*Texte étudié*.
Premières Lignes #15

Hello à tous ! J’espère que votre été se passe bien et surtout que vous faîtes de belles découvertes livresques ! 🙂 Pour ma part, je me suis enfin lancée dans une recommandation de longue date de Nina : le dytique Aeternia de Gabriel Katz. Nina me le conseillait depuis deux ans maintenant et je dois avouer qu’après avoir fini le premier tome, elle avait raison ! J’enchaîne donc avec le deuxième mais j’en profite également pour vous faire découvrir les premières lignes de La Marche du Prophète (alias le tome 1). Si vous voulez en savoir un peu plus, les deux chroniques de Nina sur le sujet se trouvent juste ici et .
Avant de vous laisser avec le début de cette histoire, je vous rappelle le principe de ce rendez-vous créé par Ma Lecturothèque. Il s’agit de présenter les premières d’une de ses lectures, normalement toutes les semaines mais je préfère le faire tous les mois. La liste des participant.e.s se trouve en bas d’article. Bonne lecture 🙂

***

Respirer. Ne plus penser à rien. Sentir sous ses doigts le manche rugueux de la hache, planter son talon dans le sable de l’arène, fermer les yeux et attendre. Oublier le murmure de la foule, la chaleur qui montait du sol, le claquement des bannières au sommet des gradins. Se recueillir, comme pour une prière. Un rituel si familier qu’il en devenait presque apaisant, quelques secondes à peine avant le choc des armes. Mais, cette fois, Leth Marek ne put s’empêcher d’ouvrir les yeux, car c’était la dernière.
Sans se détourner de la herse qui se levait devant lui, il embrassa du regard cette arène qu’il connaissait si bien, la grande arène de Morgoth, avec ses murs hauts de six mètres, ses gradins noirs de monde et ses statues monumentales aux visages érodés par le temps. Des dieux oubliés, qui avaient vu tomber la pluie, la neige et les hommes, pendant des siècles… Cette arène était là depuis toujours, bien avant la ville, quand Morgoth n’était encore qu’un village, quand la mémoire des hommes ne se transmettait que par les récits des anciens.
Dans la tribune princière, protégée du soleil par un dais de velours écarlate, une cinquantaine de notables s’entassaient dans un espace prévu pour dix. Et dans les gradins, la populace débordait, refoulée par vagues dans les escaliers, tandis que les plus audacieux se hissaient sur le socle des statues. Car tout le monde voulait assister à la chute du dernier champion de Morgoth.

*Consigne*. Pouvez-vous recopier le passage du texte étudié situé entre « Avant de vous » et « c’était la dernière. » inclus, en substituant « épée » à « hache » ?

*Données*.
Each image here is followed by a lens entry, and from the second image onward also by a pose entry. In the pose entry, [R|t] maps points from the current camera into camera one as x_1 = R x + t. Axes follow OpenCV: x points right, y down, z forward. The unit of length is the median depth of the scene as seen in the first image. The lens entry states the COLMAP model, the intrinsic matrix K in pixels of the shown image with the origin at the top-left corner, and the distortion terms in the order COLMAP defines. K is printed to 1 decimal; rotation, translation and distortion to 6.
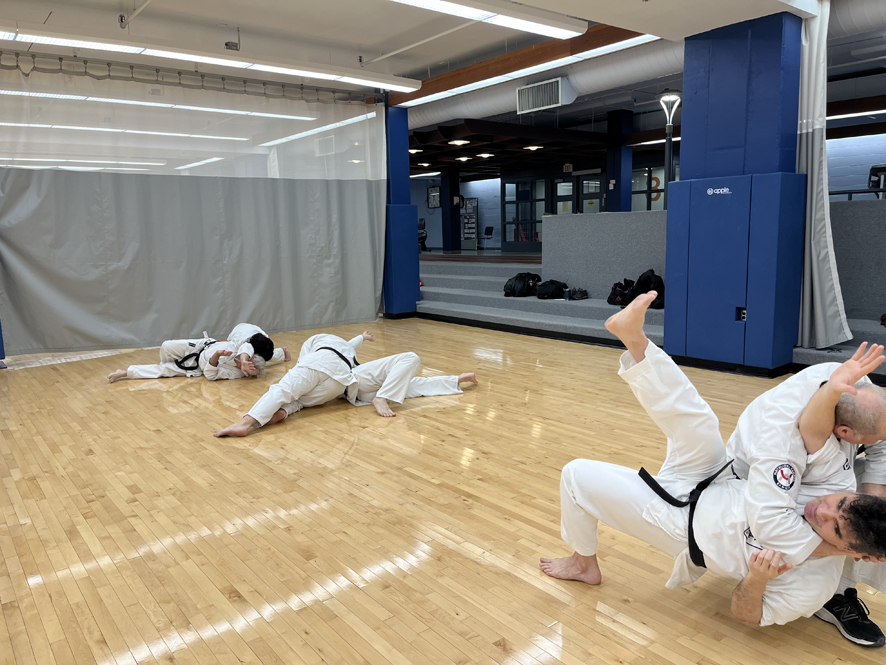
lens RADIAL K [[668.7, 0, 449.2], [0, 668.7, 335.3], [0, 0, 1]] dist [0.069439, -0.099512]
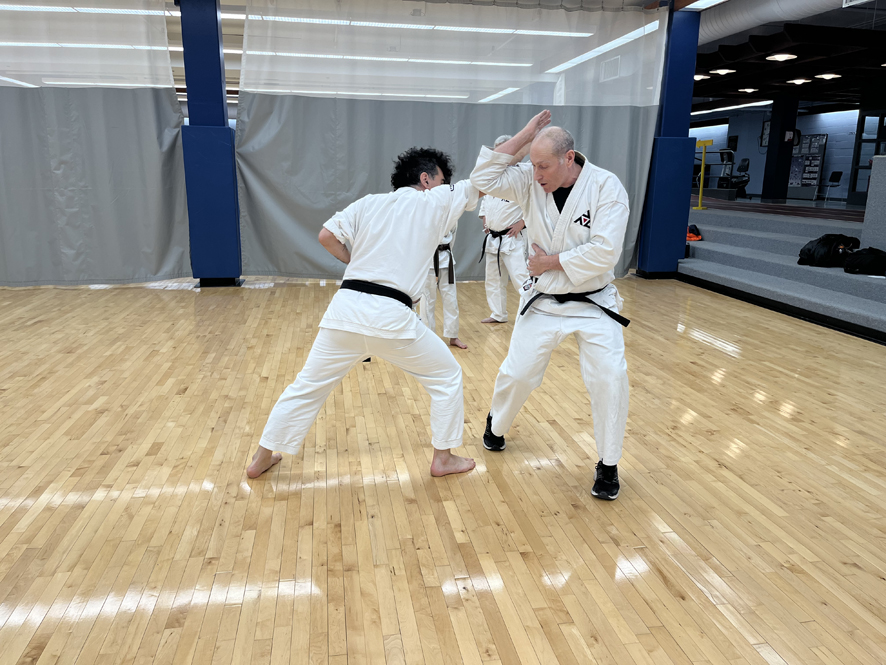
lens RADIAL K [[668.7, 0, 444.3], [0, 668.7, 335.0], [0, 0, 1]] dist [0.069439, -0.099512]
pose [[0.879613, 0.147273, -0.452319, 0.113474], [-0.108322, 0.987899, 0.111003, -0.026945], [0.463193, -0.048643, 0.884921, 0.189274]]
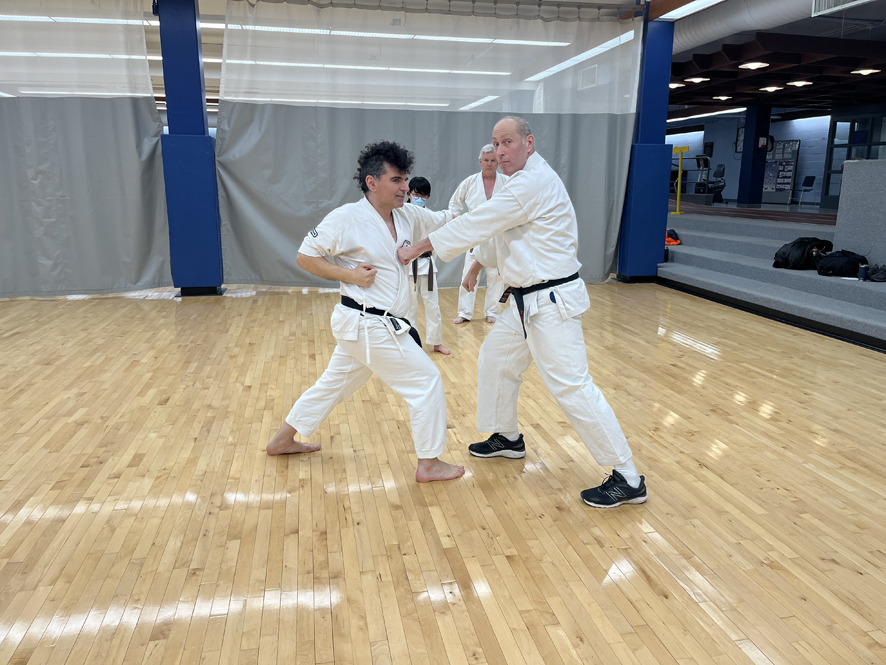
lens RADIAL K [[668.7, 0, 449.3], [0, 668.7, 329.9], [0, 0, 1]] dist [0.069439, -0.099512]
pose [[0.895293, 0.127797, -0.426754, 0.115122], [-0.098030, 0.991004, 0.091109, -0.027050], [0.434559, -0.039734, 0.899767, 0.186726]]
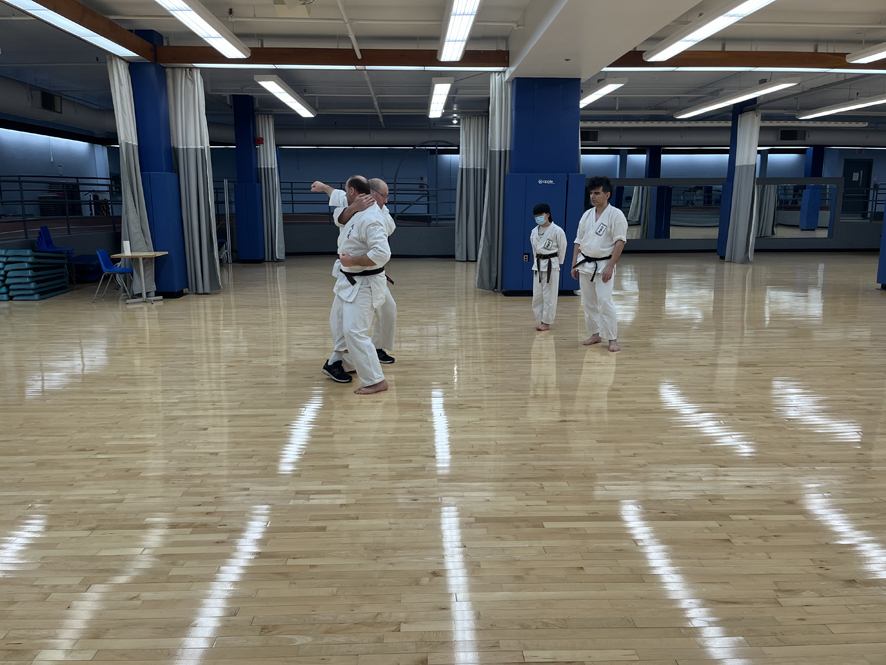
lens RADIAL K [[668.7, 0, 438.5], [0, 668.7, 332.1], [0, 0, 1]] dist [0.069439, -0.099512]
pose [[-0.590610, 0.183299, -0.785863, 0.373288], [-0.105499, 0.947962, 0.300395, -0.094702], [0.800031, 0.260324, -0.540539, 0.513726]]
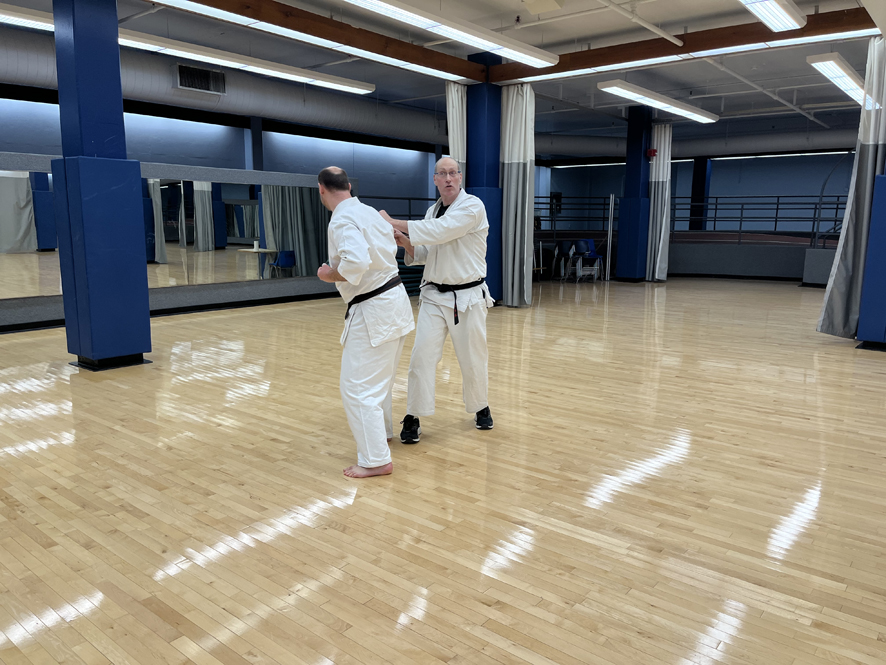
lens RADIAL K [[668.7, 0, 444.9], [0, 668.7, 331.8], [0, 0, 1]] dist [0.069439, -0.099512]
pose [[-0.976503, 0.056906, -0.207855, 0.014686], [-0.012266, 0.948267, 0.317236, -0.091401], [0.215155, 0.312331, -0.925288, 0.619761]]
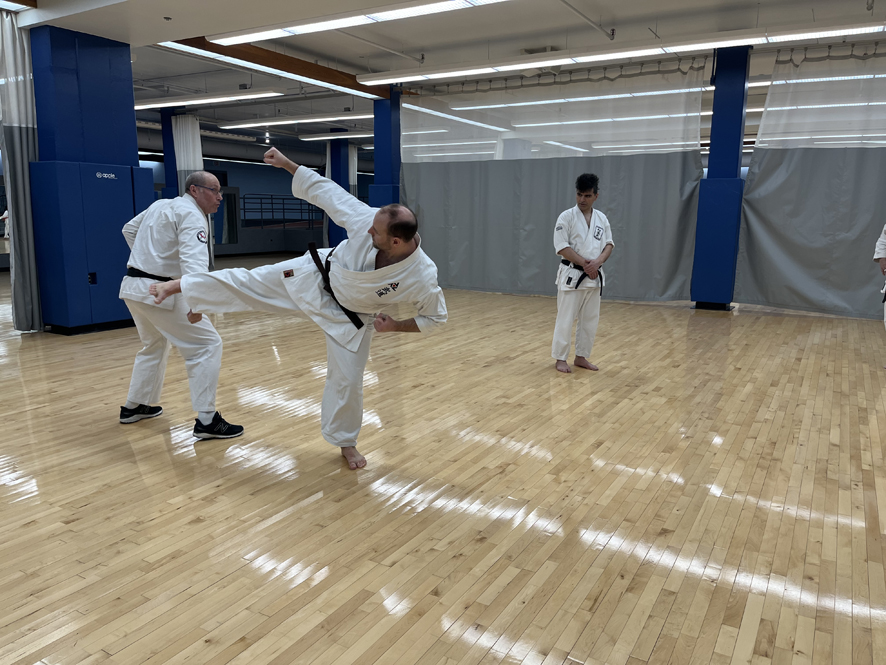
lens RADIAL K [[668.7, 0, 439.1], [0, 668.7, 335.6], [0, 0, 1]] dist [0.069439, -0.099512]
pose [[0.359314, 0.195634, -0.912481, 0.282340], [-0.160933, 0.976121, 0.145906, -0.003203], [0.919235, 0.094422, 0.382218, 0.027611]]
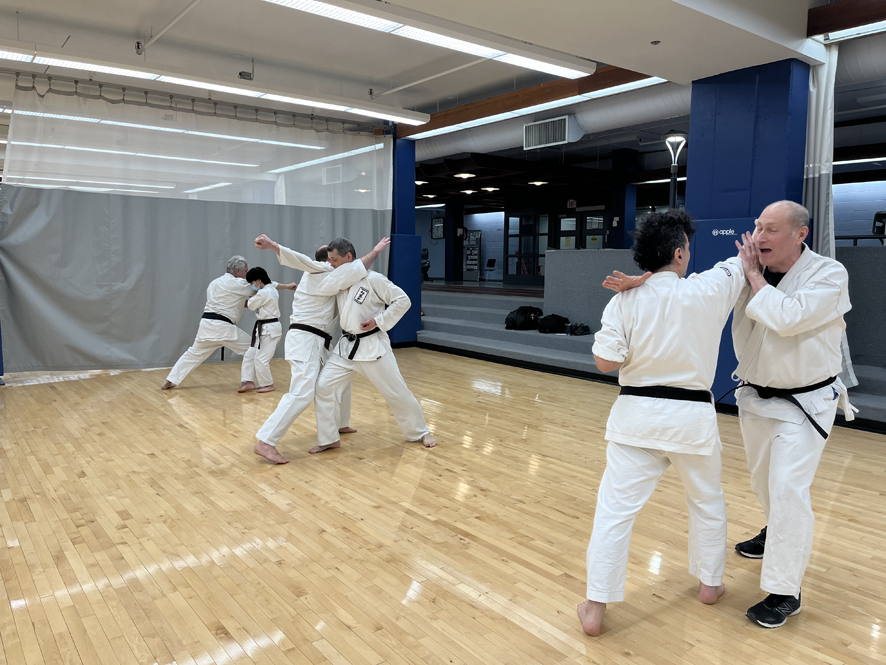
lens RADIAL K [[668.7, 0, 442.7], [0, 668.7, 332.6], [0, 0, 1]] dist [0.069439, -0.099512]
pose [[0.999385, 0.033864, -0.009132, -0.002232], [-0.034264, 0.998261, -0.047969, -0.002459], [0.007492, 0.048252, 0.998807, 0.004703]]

*Corrigé*.
Avant de vous laisser avec le début de cette histoire, je vous rappelle le principe de ce rendez-vous créé par Ma Lecturothèque. Il s’agit de présenter les premières d’une de ses lectures, normalement toutes les semaines mais je préfère le faire tous les mois. La liste des participant.e.s se trouve en bas d’article. Bonne lecture 🙂

***

Respirer. Ne plus penser à rien. Sentir sous ses doigts le manche rugueux de la épée, planter son talon dans le sable de l’arène, fermer les yeux et attendre. Oublier le murmure de la foule, la chaleur qui montait du sol, le claquement des bannières au sommet des gradins. Se recueillir, comme pour une prière. Un rituel si familier qu’il en devenait presque apaisant, quelques secondes à peine avant le choc des armes. Mais, cette fois, Leth Marek ne put s’empêcher d’ouvrir les yeux, car c’était la dernière.